La Maison Blanche réoriente le navire depuis les Caraïbes vers les eaux proches de l'Iran. Il s'agit de la troisième destination du navire en moins d'un an.
Le porte-avions américain USS Gerald R. Fordquitte à nouveau sa base de Norfolk pour un déploiement en Moyen-Orient, selon des sources de la marine américaine. L’équipage a été informé jeudi de ce nouveau mouvement. Le retour à la base n’est pas prévu avant la fin avril ou le début mai.
Trois missions en moins d'un an
Initialement mobilisé pour une mission de courte durée en Méditerranée le 24 juin dernier, le navire avait été redirigé vers les Caraïbes pour accentuer la pression sur le gouvernement vénézuélien. Le 3 janvier, des avions décollant de son pont ont participé à l’attaque contre Caracas, qui a conduit à l’arrestation de Nicolás Maduro.
En moins de huit mois, le Gerald R. Ford aura ainsi été engagé dans trois théâtres d’opérations différents, reflétant les priorités changeantes de l’administration Trump.
Un porte-avions de nouvelle génération
Avec un déplacement de 100 000 tonnes et une longueur de 334 mètres, le Gerald R. Ford surpasse en capacités toute la classe Nimitz qui l'a précédé. Son pont d'envol peut accueillir plus de 75 avions, bien qu'il opère généralement avec une escadre aérienne de 60 à 70 appareils.
La puissance de feu du Ford ne réside pas seulement dans sa taille. Le navire est équipé d'un système électromagnétique de lancement d'avions (EMALS), qui remplace les catapultes à vapeur traditionnelles. Ce système permet de lancer les avions avec une plus grande précision et moins d'usure mécanique. Il peut effectuer jusqu'à 160 sorties par jour, contre 120 sur les anciens porte-avions.
Son escadre aérienne comprend des chasseurs F/A-18 Super Hornet, des avions de guerre électronique EA-18G Growler, des avions d'alerte précoce E-2D Hawkeye et des hélicoptères MH-60. L'équipage compte environ 4 500 personnes, soit quelque 600 de moins que les modèles précédents, grâce à l'automatisation de nombreux systèmes.

Tâches demandées
1/ Recopiez à l'identique le passage de l'article sur le porte-avions Gerald R. Ford qui va de « Le porte-avions américain » jusqu'à « le début mai. ».
2/ Répondez brièvement aux questions suivantes à partir de l'article sur le porte-avions Gerald R. Ford :
(a) Quel jour l'équipage a-t-il été informé du nouveau déploiement ?
(b) Quelle est la longueur du navire ?
(c) Combien de sorties par jour le Ford peut-il effectuer au maximum ?

(Enregistrements de données)
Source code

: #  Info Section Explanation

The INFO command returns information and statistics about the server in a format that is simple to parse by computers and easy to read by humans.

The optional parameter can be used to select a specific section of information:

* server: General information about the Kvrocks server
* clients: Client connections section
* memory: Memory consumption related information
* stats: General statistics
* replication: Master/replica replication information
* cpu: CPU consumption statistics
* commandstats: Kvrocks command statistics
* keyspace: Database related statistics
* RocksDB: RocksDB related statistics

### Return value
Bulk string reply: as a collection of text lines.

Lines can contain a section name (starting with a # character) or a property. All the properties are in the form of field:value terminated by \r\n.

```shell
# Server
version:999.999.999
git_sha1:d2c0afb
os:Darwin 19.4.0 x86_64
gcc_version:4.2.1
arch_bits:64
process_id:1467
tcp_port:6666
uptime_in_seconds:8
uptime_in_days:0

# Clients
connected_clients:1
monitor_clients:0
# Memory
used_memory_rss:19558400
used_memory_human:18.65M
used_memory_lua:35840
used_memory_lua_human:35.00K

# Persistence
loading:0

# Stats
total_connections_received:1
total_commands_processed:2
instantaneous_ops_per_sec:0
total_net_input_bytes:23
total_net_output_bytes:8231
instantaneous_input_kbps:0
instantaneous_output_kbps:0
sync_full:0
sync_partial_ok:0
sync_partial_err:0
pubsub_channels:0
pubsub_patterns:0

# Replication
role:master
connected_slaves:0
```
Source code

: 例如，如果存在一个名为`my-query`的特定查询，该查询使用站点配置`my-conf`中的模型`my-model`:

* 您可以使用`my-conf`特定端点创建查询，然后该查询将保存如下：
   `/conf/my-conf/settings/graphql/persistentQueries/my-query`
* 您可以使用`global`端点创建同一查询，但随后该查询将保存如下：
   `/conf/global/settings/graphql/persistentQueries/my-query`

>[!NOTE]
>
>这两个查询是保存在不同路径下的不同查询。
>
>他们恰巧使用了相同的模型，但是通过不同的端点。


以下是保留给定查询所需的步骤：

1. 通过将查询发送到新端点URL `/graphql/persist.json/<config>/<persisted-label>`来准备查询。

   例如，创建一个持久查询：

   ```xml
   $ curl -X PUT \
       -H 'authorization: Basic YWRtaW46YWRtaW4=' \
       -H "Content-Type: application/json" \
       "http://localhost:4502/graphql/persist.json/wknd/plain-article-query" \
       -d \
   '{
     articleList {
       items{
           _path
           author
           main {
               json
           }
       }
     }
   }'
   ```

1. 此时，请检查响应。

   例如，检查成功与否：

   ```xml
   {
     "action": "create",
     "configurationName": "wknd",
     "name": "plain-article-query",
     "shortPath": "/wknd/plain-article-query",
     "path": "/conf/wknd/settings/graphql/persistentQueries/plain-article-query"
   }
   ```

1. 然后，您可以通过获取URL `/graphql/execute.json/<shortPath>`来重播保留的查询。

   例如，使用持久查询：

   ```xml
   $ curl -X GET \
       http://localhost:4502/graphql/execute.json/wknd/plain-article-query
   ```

Réponses par tâche
1/
Le porte-avions américain USS Gerald R. Fordquitte à nouveau sa base de Norfolk pour un déploiement en Moyen-Orient, selon des sources de la marine américaine. L’équipage a été informé jeudi de ce nouveau mouvement. Le retour à la base n’est pas prévu avant la fin avril ou le début mai.

2/
(a) Jeudi.
(b) 334 mètres.
(c) Jusqu'à 160 sorties par jour.